Dataset extract:
________________________________________

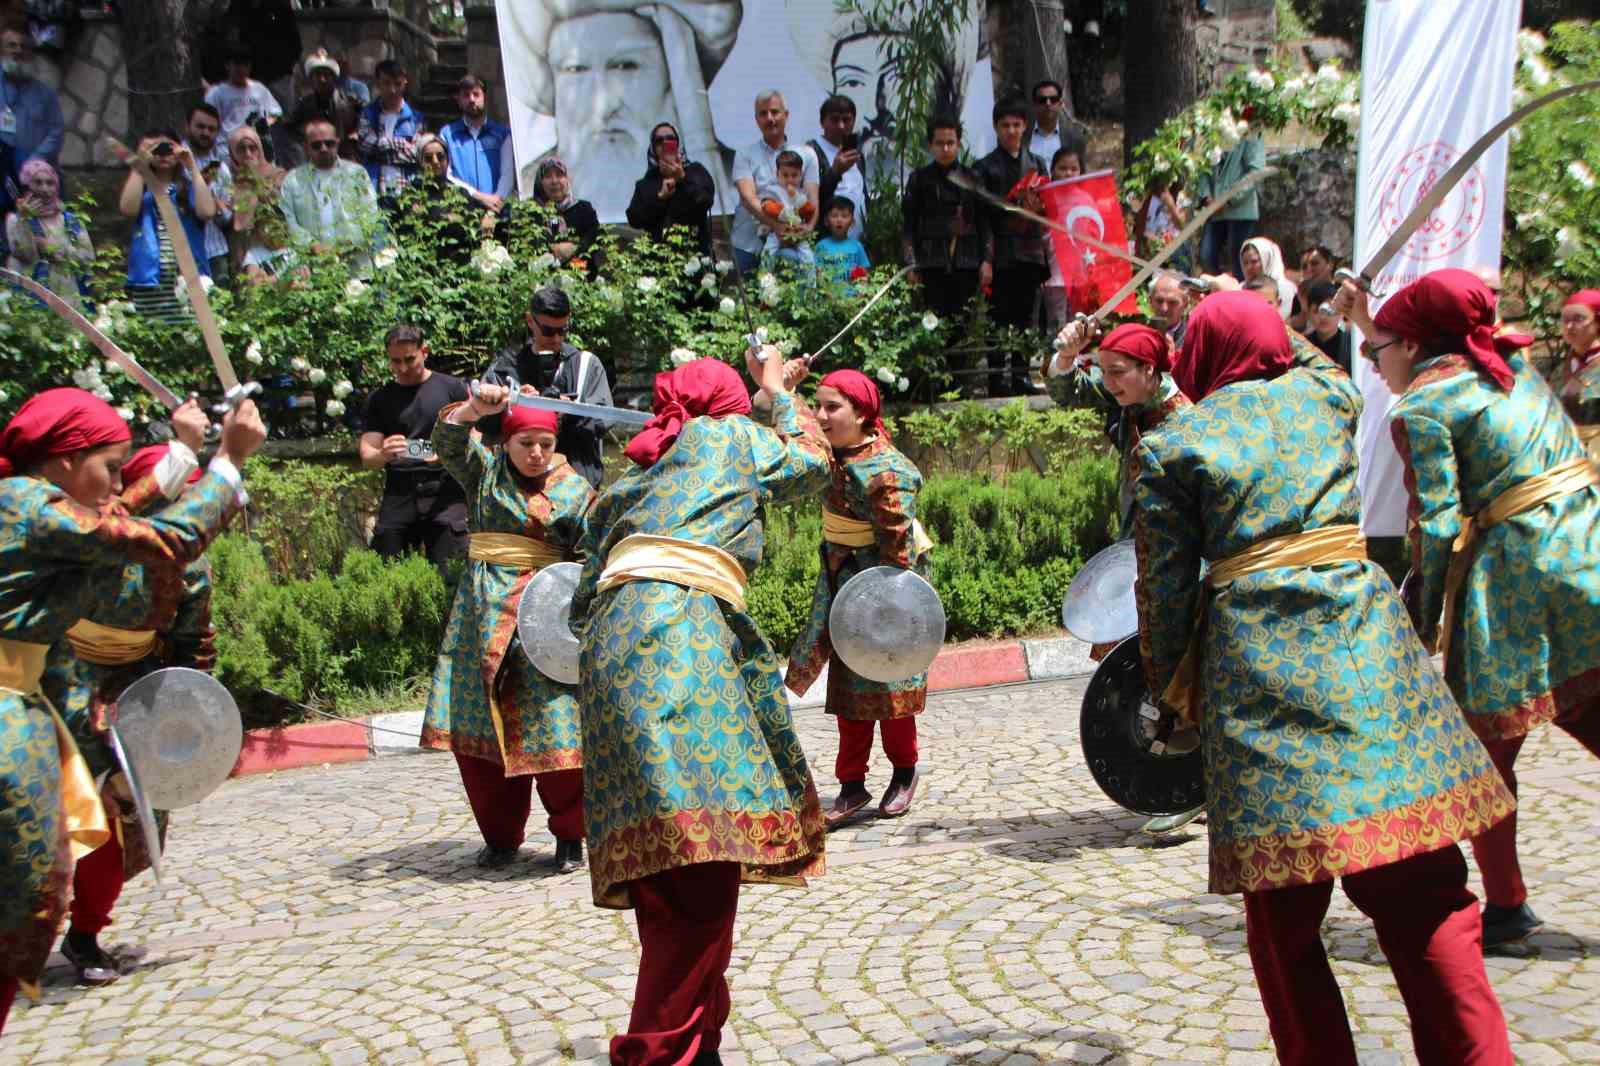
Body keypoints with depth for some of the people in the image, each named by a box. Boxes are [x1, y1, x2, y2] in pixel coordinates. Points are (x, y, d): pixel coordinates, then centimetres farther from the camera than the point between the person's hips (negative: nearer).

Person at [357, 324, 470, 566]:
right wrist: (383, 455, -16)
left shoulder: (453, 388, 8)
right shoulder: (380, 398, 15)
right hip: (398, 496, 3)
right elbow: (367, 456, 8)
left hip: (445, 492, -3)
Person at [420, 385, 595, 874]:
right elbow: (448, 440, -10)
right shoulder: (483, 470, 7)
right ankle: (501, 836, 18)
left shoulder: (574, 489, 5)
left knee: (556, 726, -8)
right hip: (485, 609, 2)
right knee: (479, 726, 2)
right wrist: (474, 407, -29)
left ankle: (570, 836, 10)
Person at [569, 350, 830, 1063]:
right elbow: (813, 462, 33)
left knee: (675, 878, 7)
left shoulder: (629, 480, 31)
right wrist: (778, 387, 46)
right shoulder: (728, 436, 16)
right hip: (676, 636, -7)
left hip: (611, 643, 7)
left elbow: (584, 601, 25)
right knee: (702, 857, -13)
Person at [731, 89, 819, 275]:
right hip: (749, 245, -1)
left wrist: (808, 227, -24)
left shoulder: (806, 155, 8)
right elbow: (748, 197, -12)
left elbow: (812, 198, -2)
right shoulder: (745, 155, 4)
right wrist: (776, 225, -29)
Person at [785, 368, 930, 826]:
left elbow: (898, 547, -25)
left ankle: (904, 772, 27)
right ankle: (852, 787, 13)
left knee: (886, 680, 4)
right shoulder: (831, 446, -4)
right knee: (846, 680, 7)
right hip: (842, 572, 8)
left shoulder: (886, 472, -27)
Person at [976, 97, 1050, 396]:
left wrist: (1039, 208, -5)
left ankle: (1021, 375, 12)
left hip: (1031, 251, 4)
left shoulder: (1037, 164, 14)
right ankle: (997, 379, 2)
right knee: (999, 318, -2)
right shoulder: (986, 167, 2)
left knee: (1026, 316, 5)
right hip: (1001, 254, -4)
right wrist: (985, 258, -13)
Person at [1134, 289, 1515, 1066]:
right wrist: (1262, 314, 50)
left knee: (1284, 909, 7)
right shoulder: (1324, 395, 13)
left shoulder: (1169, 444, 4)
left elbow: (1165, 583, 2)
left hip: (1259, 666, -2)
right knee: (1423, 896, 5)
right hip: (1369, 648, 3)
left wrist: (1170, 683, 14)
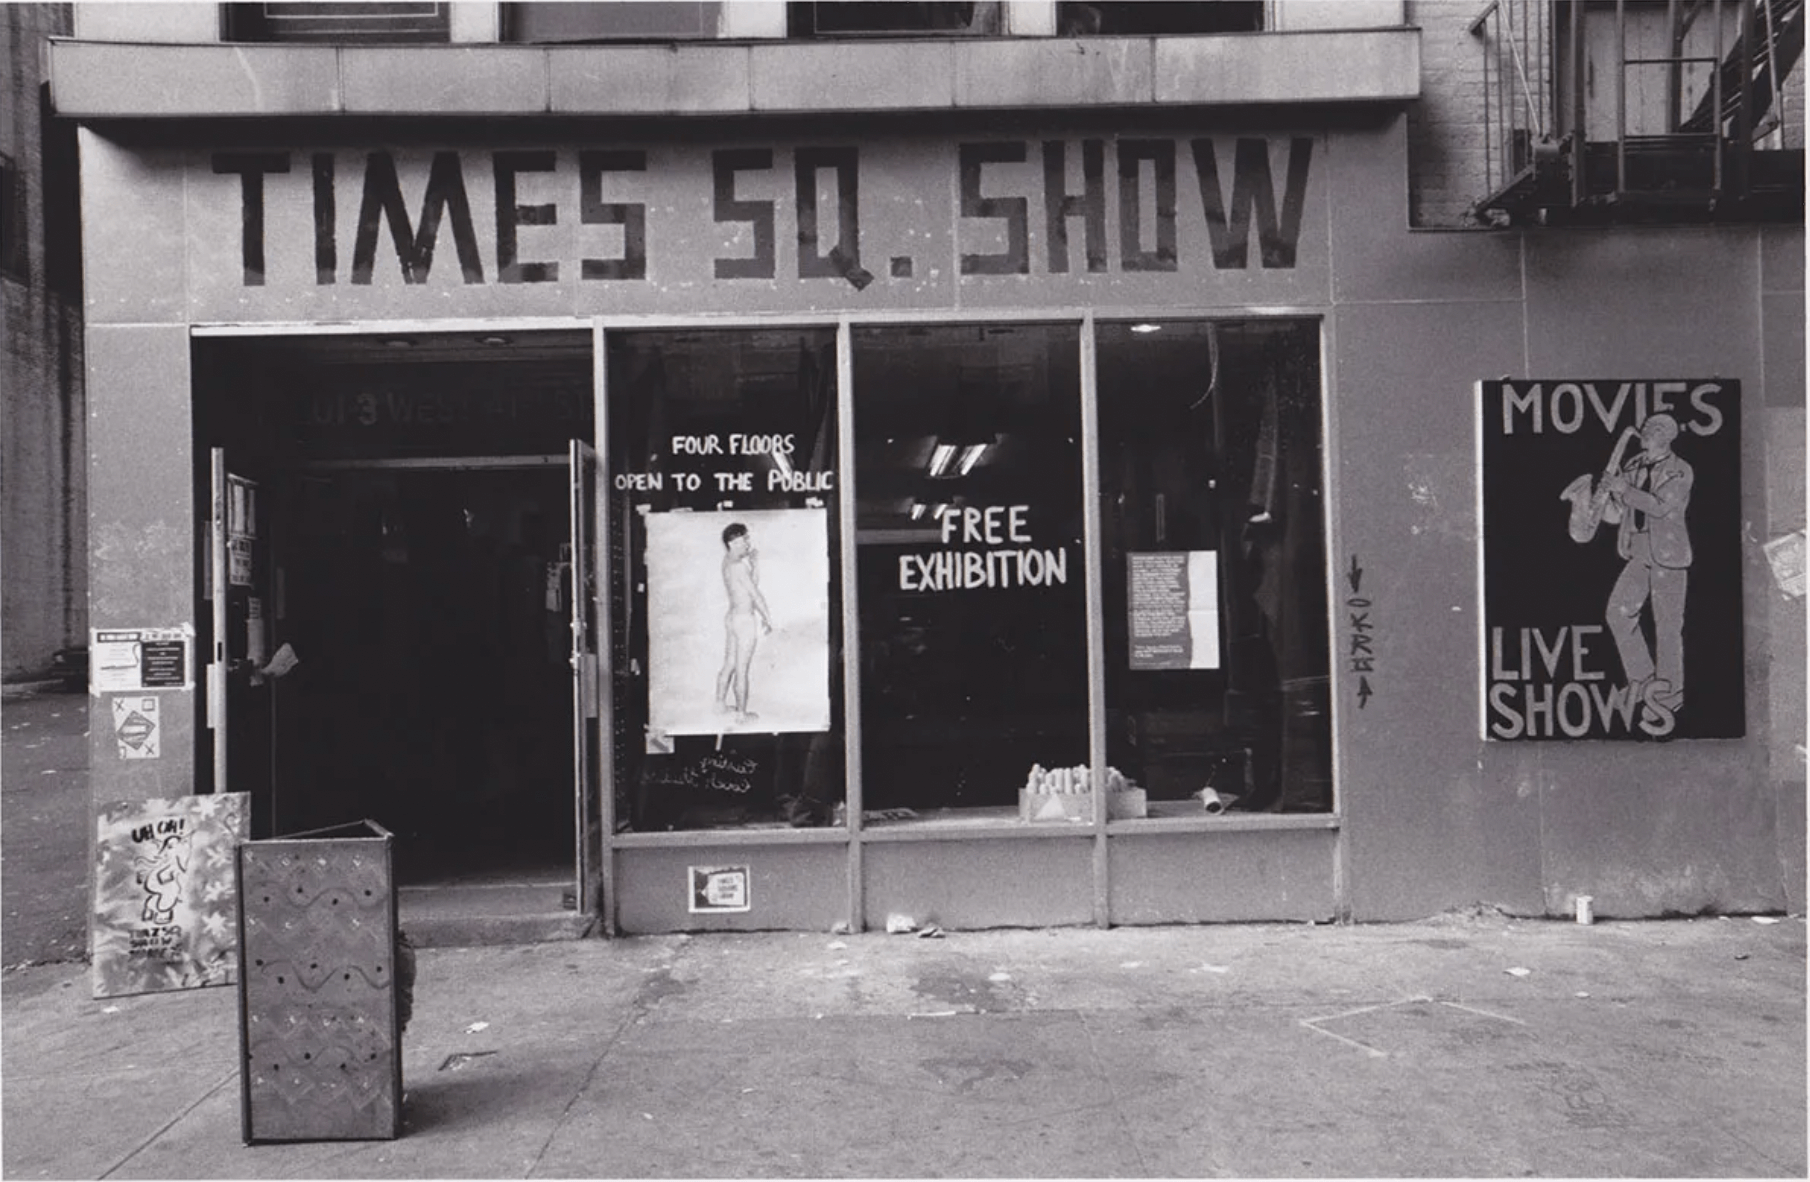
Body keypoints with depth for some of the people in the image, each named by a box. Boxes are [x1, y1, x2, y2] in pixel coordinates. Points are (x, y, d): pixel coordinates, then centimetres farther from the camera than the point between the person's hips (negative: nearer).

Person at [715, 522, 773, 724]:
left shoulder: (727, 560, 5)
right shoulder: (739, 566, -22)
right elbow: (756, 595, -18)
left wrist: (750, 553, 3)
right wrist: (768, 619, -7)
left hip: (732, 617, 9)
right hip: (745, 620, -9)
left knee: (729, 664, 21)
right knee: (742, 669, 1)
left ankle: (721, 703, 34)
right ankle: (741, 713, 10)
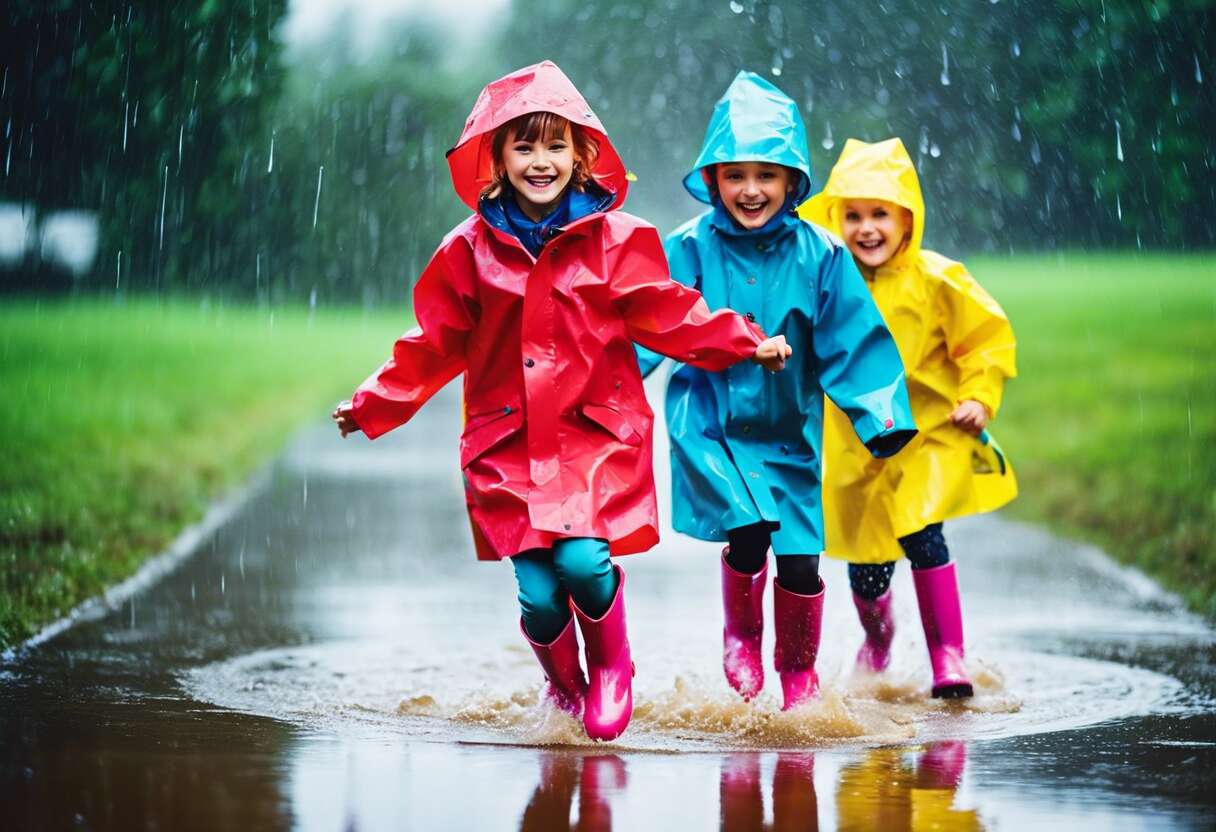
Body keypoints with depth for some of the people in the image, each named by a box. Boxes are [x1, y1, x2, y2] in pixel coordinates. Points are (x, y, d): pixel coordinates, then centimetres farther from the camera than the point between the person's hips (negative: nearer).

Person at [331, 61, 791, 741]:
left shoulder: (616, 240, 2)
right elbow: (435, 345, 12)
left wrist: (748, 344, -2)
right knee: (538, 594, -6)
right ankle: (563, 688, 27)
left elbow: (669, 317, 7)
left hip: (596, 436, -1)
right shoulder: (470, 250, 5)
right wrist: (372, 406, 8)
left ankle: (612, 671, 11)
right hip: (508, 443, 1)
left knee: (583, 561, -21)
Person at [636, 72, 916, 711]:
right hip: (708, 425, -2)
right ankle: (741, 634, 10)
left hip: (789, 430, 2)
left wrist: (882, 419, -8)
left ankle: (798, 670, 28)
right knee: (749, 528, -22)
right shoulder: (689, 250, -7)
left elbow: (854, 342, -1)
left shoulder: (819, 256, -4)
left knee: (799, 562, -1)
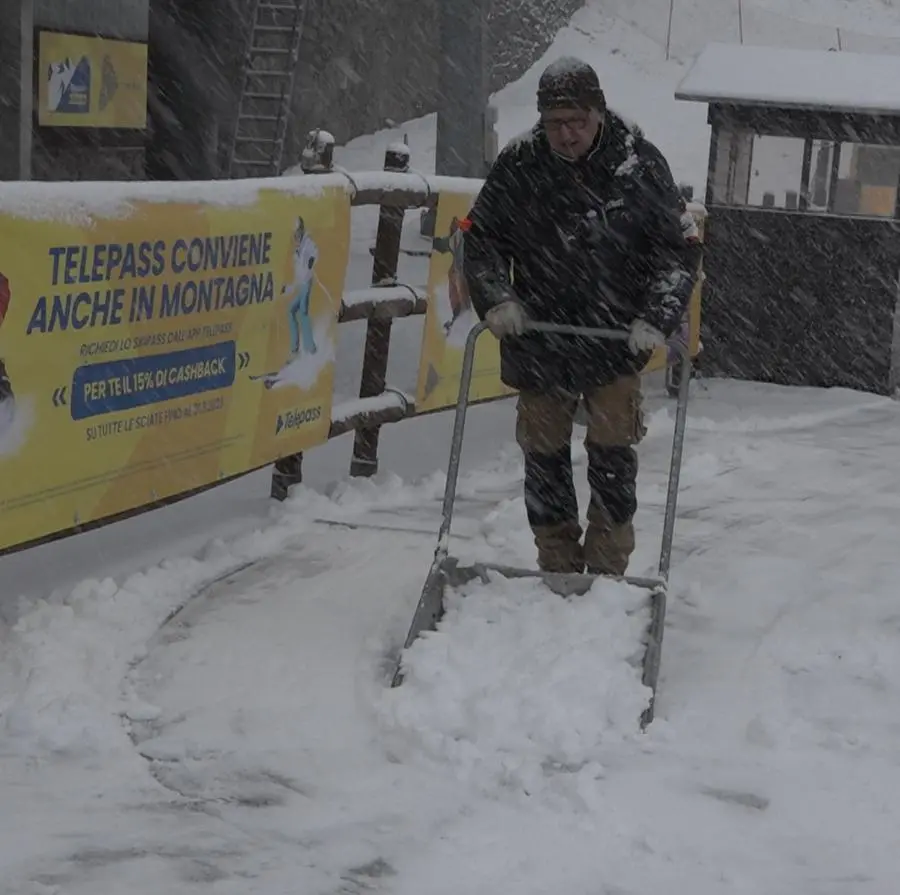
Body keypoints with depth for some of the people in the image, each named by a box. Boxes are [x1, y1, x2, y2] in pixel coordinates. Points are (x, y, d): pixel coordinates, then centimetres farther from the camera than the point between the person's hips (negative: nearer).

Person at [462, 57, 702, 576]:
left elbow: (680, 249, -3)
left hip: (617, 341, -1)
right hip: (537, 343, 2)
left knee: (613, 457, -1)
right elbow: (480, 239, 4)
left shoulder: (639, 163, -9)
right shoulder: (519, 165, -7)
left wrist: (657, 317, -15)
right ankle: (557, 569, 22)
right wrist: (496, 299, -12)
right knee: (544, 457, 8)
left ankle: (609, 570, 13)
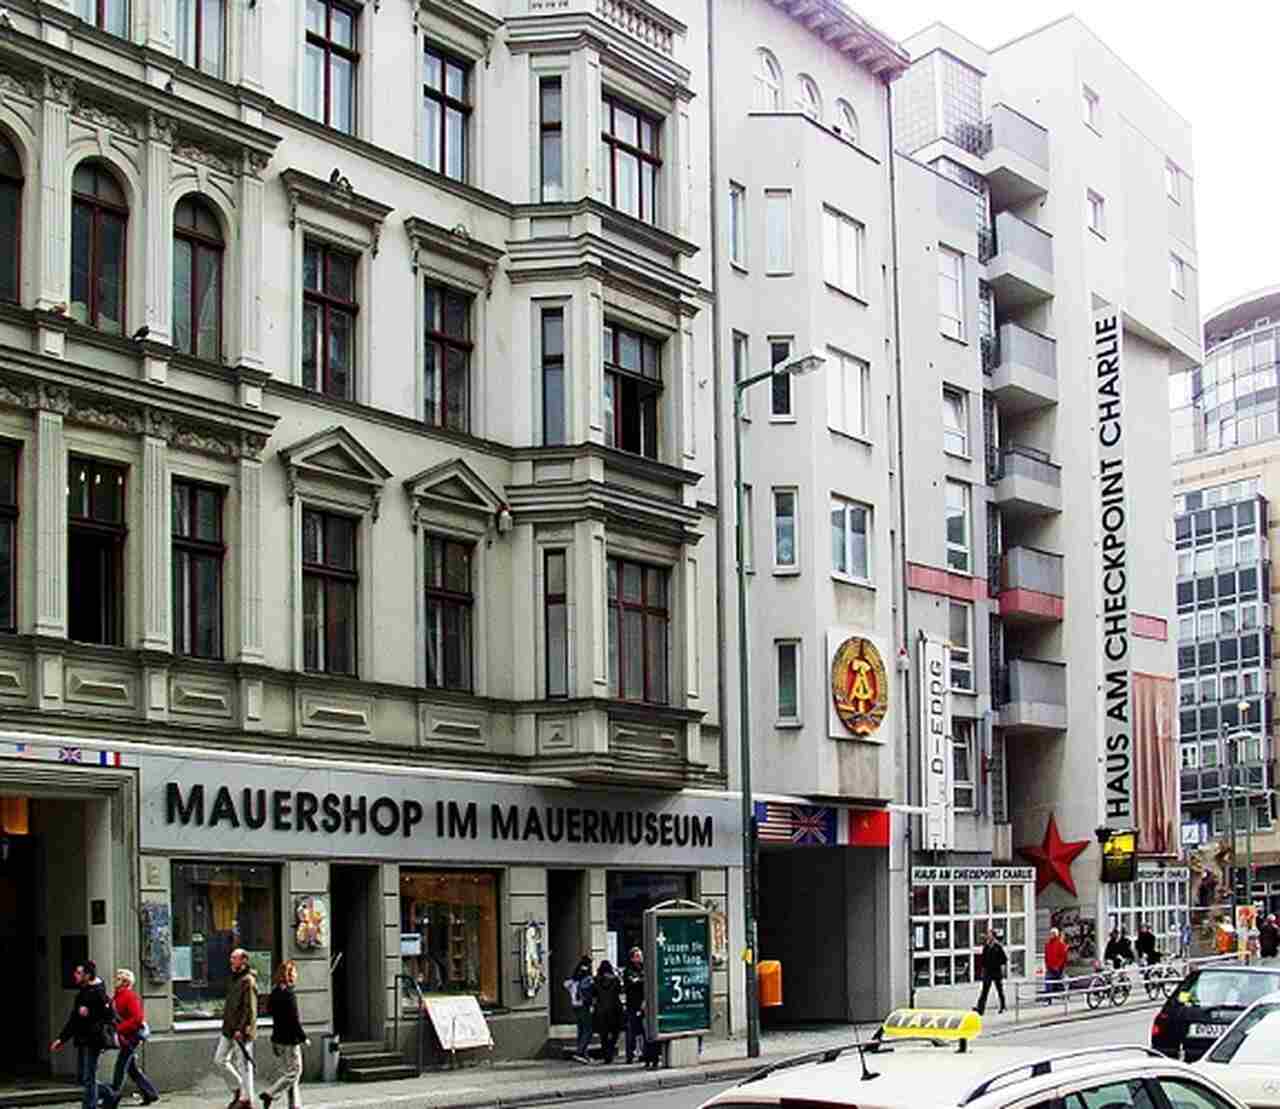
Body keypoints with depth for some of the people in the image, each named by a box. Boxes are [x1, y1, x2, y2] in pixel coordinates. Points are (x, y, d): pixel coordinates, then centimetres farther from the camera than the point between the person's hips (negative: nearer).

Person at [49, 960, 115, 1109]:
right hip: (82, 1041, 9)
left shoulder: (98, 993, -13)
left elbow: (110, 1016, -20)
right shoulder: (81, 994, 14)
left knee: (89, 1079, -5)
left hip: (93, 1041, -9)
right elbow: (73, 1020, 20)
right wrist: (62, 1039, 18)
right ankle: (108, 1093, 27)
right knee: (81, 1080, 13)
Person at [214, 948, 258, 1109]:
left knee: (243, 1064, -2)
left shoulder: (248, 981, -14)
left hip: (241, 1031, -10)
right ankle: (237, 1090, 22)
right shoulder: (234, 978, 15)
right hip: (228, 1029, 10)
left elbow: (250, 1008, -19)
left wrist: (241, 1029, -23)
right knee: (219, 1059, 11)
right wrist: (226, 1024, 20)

________________________________________

Rewrite the data from the line with "right wrist: (778, 387, 46)" up to and including the line with "right wrist: (1262, 314, 50)", putting "Figure at" wherever "Person at" appears and leaving everything else unchanged. Give back only those lines.

right wrist: (778, 387, 46)
right shoulder: (728, 436, 16)
right hip: (676, 636, -7)
left hip: (611, 643, 7)
left elbow: (584, 601, 25)
right knee: (702, 857, -13)
Figure at [731, 89, 819, 275]:
right hip: (749, 245, -1)
left wrist: (808, 227, -24)
left shoulder: (806, 155, 8)
right elbow: (748, 197, -12)
left elbow: (812, 198, -2)
right shoulder: (745, 155, 4)
right wrist: (776, 225, -29)
Figure at [785, 368, 930, 826]:
left elbow: (898, 547, -25)
left ankle: (904, 772, 27)
right ankle: (852, 787, 13)
left knee: (886, 680, 4)
right shoulder: (831, 446, -4)
right knee: (846, 680, 7)
right hip: (842, 572, 8)
left shoulder: (886, 472, -27)
Figure at [976, 97, 1050, 396]:
left wrist: (1039, 208, -5)
left ankle: (1021, 375, 12)
left hip: (1031, 251, 4)
left shoulder: (1037, 164, 14)
right ankle: (997, 379, 2)
right knee: (999, 318, -2)
right shoulder: (986, 167, 2)
left knee: (1026, 316, 5)
right hip: (1001, 254, -4)
right wrist: (985, 258, -13)
Figure at [1134, 289, 1515, 1066]:
right wrist: (1262, 314, 50)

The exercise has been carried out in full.